In the records below, change every "scientific name" to "binomial name" and give all the lines again with nothing else altered.

━━━ Stored rows

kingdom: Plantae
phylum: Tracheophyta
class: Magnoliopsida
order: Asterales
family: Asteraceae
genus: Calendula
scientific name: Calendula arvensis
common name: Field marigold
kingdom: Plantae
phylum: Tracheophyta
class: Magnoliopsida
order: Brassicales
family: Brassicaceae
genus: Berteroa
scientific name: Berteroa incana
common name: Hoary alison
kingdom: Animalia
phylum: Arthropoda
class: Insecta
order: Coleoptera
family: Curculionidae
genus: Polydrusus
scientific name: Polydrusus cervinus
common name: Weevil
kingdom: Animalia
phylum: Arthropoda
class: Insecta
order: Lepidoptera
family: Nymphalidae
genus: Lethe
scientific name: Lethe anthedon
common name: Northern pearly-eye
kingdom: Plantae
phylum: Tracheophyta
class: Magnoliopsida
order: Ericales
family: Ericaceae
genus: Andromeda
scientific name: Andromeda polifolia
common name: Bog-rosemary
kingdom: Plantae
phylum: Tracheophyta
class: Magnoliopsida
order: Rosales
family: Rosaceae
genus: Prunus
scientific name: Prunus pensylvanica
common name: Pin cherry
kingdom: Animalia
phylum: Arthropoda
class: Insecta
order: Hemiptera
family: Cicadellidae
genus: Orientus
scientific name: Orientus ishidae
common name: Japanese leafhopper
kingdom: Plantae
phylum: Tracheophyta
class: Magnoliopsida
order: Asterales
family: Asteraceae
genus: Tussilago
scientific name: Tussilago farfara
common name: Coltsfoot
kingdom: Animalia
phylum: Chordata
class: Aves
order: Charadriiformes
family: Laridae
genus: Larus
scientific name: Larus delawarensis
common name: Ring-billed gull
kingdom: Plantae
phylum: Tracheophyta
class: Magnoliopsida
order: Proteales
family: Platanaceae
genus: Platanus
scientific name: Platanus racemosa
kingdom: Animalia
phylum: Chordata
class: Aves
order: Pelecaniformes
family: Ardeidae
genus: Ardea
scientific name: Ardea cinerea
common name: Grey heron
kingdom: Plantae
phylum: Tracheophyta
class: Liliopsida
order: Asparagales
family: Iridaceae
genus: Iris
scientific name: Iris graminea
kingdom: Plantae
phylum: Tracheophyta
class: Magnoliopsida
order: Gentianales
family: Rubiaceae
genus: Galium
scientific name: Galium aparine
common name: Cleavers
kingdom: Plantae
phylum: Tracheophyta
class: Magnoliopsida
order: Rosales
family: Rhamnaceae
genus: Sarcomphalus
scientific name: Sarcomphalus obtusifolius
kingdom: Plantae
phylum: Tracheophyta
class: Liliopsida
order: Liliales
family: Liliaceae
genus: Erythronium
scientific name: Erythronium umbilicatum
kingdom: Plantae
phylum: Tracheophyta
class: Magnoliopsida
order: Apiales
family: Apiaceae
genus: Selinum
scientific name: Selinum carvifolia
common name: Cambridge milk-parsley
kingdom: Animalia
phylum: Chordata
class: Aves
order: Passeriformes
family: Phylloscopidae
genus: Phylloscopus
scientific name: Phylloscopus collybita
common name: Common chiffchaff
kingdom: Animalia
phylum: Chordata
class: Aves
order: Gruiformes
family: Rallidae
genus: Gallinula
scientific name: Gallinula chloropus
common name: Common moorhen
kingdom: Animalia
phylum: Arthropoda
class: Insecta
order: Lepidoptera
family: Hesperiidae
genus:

━━━━━━

▶ **Solution to this problem**:
kingdom: Plantae
phylum: Tracheophyta
class: Magnoliopsida
order: Asterales
family: Asteraceae
genus: Calendula
binomial name: Calendula arvensis
common name: Field marigold
kingdom: Plantae
phylum: Tracheophyta
class: Magnoliopsida
order: Brassicales
family: Brassicaceae
genus: Berteroa
binomial name: Berteroa incana
common name: Hoary alison
kingdom: Animalia
phylum: Arthropoda
class: Insecta
order: Coleoptera
family: Curculionidae
genus: Polydrusus
binomial name: Polydrusus cervinus
common name: Weevil
kingdom: Animalia
phylum: Arthropoda
class: Insecta
order: Lepidoptera
family: Nymphalidae
genus: Lethe
binomial name: Lethe anthedon
common name: Northern pearly-eye
kingdom: Plantae
phylum: Tracheophyta
class: Magnoliopsida
order: Ericales
family: Ericaceae
genus: Andromeda
binomial name: Andromeda polifolia
common name: Bog-rosemary
kingdom: Plantae
phylum: Tracheophyta
class: Magnoliopsida
order: Rosales
family: Rosaceae
genus: Prunus
binomial name: Prunus pensylvanica
common name: Pin cherry
kingdom: Animalia
phylum: Arthropoda
class: Insecta
order: Hemiptera
family: Cicadellidae
genus: Orientus
binomial name: Orientus ishidae
common name: Japanese leafhopper
kingdom: Plantae
phylum: Tracheophyta
class: Magnoliopsida
order: Asterales
family: Asteraceae
genus: Tussilago
binomial name: Tussilago farfara
common name: Coltsfoot
kingdom: Animalia
phylum: Chordata
class: Aves
order: Charadriiformes
family: Laridae
genus: Larus
binomial name: Larus delawarensis
common name: Ring-billed gull
kingdom: Plantae
phylum: Tracheophyta
class: Magnoliopsida
order: Proteales
family: Platanaceae
genus: Platanus
binomial name: Platanus racemosa
kingdom: Animalia
phylum: Chordata
class: Aves
order: Pelecaniformes
family: Ardeidae
genus: Ardea
binomial name: Ardea cinerea
common name: Grey heron
kingdom: Plantae
phylum: Tracheophyta
class: Liliopsida
order: Asparagales
family: Iridaceae
genus: Iris
binomial name: Iris graminea
kingdom: Plantae
phylum: Tracheophyta
class: Magnoliopsida
order: Gentianales
family: Rubiaceae
genus: Galium
binomial name: Galium aparine
common name: Cleavers
kingdom: Plantae
phylum: Tracheophyta
class: Magnoliopsida
order: Rosales
family: Rhamnaceae
genus: Sarcomphalus
binomial name: Sarcomphalus obtusifolius
kingdom: Plantae
phylum: Tracheophyta
class: Liliopsida
order: Liliales
family: Liliaceae
genus: Erythronium
binomial name: Erythronium umbilicatum
kingdom: Plantae
phylum: Tracheophyta
class: Magnoliopsida
order: Apiales
family: Apiaceae
genus: Selinum
binomial name: Selinum carvifolia
common name: Cambridge milk-parsley
kingdom: Animalia
phylum: Chordata
class: Aves
order: Passeriformes
family: Phylloscopidae
genus: Phylloscopus
binomial name: Phylloscopus collybita
common name: Common chiffchaff
kingdom: Animalia
phylum: Chordata
class: Aves
order: Gruiformes
family: Rallidae
genus: Gallinula
binomial name: Gallinula chloropus
common name: Common moorhen
kingdom: Animalia
phylum: Arthropoda
class: Insecta
order: Lepidoptera
family: Hesperiidae
genus:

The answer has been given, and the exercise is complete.